Reproduce the stretch from the start of the lines through the line containing "anip talybont thoughts", swapping "Quick Links" for "Useful Links" and leaving everything else unchanged. Give only those lines.
════════════════
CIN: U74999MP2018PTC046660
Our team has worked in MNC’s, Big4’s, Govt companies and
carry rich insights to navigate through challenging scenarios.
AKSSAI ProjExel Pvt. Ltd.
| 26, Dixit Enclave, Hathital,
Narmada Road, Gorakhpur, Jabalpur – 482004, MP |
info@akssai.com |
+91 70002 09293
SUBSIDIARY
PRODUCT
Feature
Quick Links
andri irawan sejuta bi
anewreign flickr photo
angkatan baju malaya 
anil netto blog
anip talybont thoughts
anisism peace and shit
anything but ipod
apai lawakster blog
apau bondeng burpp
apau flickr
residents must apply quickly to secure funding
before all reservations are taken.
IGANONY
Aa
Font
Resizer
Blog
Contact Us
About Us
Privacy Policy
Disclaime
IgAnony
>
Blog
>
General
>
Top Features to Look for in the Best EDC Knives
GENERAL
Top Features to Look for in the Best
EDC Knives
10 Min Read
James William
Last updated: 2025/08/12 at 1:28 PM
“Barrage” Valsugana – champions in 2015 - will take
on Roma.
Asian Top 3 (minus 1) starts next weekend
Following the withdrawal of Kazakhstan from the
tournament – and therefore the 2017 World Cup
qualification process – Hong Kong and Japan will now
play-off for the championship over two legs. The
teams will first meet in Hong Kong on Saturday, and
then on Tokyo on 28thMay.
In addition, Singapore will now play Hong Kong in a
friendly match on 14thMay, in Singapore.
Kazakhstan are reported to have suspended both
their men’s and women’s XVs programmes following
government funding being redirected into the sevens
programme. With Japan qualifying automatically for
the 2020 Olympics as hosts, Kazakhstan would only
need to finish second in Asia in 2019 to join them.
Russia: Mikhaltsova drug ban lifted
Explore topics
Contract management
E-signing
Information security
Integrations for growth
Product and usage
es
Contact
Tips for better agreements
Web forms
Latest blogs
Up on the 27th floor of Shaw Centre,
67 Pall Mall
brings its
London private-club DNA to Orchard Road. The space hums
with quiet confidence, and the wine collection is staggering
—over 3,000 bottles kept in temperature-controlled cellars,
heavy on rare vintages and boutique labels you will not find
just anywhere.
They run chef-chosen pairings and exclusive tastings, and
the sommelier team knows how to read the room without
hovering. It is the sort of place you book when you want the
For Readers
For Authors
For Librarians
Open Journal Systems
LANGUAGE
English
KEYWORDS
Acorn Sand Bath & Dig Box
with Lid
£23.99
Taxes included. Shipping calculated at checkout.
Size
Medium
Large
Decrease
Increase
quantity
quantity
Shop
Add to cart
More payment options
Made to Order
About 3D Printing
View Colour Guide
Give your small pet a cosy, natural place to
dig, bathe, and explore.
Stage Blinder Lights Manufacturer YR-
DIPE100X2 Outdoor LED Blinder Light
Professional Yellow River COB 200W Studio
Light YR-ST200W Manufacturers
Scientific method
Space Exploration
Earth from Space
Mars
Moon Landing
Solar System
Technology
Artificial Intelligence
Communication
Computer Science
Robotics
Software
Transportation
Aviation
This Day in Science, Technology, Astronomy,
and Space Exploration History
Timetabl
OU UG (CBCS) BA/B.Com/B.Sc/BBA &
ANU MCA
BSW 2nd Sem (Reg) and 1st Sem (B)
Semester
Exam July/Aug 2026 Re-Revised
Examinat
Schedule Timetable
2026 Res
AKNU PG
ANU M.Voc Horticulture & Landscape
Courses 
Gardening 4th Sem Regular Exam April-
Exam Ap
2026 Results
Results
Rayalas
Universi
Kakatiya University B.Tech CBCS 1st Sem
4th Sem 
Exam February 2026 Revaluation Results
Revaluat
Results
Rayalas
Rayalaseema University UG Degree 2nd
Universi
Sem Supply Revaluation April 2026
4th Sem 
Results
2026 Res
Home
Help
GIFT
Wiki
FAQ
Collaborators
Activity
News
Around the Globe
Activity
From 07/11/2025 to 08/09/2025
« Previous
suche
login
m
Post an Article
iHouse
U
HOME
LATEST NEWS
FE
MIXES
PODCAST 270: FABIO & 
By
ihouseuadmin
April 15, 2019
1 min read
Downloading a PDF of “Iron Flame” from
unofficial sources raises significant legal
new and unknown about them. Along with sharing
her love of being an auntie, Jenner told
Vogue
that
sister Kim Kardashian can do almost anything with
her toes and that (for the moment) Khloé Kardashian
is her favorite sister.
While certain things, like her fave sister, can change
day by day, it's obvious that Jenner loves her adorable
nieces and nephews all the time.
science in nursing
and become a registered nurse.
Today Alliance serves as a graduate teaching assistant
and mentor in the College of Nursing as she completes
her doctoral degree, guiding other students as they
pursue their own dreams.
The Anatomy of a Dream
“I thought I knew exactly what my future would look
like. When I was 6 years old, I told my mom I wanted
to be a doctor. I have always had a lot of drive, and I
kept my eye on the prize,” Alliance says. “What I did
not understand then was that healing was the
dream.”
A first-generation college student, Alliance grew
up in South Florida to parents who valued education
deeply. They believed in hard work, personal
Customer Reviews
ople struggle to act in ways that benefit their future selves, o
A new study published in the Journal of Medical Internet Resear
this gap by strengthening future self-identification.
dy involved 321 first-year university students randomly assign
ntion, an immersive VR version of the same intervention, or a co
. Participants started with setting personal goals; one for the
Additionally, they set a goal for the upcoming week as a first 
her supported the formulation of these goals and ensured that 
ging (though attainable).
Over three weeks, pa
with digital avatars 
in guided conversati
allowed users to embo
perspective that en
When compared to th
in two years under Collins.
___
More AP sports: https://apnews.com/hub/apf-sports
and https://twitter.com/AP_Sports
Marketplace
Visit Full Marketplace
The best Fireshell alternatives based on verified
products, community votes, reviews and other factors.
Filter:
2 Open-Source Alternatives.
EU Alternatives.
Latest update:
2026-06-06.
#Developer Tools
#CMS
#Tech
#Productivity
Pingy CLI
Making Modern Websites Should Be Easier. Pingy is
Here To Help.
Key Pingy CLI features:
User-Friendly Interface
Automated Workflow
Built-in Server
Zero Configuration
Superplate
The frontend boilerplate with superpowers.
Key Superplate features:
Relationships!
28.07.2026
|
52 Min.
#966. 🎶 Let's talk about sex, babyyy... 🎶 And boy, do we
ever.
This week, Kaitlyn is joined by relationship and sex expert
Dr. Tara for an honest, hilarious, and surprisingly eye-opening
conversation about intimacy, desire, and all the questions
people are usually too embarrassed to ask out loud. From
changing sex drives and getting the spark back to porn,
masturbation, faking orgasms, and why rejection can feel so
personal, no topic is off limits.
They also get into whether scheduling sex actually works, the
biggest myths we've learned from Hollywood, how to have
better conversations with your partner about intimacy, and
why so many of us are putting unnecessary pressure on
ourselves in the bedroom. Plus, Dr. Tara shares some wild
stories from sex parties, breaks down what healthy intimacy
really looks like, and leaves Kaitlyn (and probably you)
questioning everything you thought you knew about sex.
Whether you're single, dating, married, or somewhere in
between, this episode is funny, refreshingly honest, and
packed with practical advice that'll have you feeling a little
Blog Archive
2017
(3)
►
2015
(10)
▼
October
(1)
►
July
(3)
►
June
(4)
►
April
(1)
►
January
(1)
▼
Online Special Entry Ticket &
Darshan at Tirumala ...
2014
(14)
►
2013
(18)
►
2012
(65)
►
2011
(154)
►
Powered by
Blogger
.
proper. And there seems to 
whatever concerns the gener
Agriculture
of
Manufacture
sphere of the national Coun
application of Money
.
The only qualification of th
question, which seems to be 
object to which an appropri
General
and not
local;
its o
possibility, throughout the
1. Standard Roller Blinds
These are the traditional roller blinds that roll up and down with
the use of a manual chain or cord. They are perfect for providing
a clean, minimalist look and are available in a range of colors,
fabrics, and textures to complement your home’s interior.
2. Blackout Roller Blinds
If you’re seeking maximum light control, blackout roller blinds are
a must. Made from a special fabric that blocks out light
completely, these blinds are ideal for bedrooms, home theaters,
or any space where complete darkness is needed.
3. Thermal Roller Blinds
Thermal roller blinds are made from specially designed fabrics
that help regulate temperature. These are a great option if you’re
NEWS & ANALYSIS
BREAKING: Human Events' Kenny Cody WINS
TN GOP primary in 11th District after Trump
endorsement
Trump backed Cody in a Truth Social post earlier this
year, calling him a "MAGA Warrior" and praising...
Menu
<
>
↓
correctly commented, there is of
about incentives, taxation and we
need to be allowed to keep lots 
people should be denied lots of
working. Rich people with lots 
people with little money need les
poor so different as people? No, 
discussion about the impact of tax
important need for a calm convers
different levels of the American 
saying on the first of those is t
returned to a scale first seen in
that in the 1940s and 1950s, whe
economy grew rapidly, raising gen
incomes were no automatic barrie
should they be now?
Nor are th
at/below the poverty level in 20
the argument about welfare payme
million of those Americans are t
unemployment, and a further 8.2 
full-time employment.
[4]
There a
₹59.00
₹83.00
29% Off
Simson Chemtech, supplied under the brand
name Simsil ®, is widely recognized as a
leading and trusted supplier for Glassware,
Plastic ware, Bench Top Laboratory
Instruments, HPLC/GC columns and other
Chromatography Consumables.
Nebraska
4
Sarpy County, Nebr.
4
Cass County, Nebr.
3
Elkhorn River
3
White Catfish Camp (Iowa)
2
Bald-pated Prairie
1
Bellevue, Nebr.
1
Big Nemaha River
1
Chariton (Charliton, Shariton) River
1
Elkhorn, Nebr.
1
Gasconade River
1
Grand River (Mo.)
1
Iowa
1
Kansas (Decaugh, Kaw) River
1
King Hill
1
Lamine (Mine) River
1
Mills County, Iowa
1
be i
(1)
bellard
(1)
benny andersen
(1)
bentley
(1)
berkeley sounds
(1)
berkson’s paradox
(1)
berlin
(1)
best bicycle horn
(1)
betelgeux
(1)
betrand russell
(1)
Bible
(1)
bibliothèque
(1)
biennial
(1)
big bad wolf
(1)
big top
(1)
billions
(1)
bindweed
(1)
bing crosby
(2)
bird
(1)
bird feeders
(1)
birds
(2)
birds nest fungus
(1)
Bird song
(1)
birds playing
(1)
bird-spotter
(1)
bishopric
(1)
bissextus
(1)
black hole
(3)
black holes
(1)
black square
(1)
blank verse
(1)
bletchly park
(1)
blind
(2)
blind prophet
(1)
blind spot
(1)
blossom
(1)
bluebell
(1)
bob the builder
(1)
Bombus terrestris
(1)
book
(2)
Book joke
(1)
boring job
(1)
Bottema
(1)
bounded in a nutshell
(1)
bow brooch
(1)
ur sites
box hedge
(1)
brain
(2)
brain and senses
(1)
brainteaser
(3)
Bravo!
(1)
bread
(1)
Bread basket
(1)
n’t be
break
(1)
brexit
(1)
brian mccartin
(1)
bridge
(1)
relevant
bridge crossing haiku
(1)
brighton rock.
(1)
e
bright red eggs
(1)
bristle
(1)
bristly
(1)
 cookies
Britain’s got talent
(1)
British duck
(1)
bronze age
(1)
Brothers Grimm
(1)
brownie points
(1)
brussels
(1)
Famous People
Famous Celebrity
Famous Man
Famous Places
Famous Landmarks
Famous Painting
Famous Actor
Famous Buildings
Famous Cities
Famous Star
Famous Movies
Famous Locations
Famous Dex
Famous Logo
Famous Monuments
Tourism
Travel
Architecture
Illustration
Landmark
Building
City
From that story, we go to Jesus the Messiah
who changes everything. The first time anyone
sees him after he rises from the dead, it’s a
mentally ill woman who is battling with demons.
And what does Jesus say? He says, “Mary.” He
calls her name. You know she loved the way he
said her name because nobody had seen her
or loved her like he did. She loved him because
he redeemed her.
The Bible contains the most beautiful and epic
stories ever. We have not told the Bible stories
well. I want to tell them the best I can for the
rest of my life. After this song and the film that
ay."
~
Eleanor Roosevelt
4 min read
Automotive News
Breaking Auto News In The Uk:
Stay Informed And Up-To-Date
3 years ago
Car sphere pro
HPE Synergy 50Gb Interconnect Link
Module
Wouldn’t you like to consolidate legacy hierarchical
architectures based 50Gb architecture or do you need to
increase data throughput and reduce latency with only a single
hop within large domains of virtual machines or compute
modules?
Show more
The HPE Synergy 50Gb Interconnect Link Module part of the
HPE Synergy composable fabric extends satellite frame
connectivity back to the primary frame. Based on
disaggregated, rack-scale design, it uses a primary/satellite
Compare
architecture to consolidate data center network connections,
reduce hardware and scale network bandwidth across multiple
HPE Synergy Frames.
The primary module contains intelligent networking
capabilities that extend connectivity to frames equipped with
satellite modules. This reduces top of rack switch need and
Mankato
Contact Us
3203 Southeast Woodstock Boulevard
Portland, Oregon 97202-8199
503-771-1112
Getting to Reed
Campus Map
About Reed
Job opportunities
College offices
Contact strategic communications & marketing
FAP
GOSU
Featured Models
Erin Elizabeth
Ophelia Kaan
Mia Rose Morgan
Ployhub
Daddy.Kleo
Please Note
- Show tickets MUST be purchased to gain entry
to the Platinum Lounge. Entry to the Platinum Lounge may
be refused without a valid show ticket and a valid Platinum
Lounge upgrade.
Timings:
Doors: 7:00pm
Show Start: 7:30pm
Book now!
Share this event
════════════════
> **Answer box**:
CIN: U74999MP2018PTC046660
Our team has worked in MNC’s, Big4’s, Govt companies and
carry rich insights to navigate through challenging scenarios.
AKSSAI ProjExel Pvt. Ltd.
| 26, Dixit Enclave, Hathital,
Narmada Road, Gorakhpur, Jabalpur – 482004, MP |
info@akssai.com |
+91 70002 09293
SUBSIDIARY
PRODUCT
Feature
Useful Links
andri irawan sejuta bi
anewreign flickr photo
angkatan baju malaya 
anil netto blog
anip talybont thoughts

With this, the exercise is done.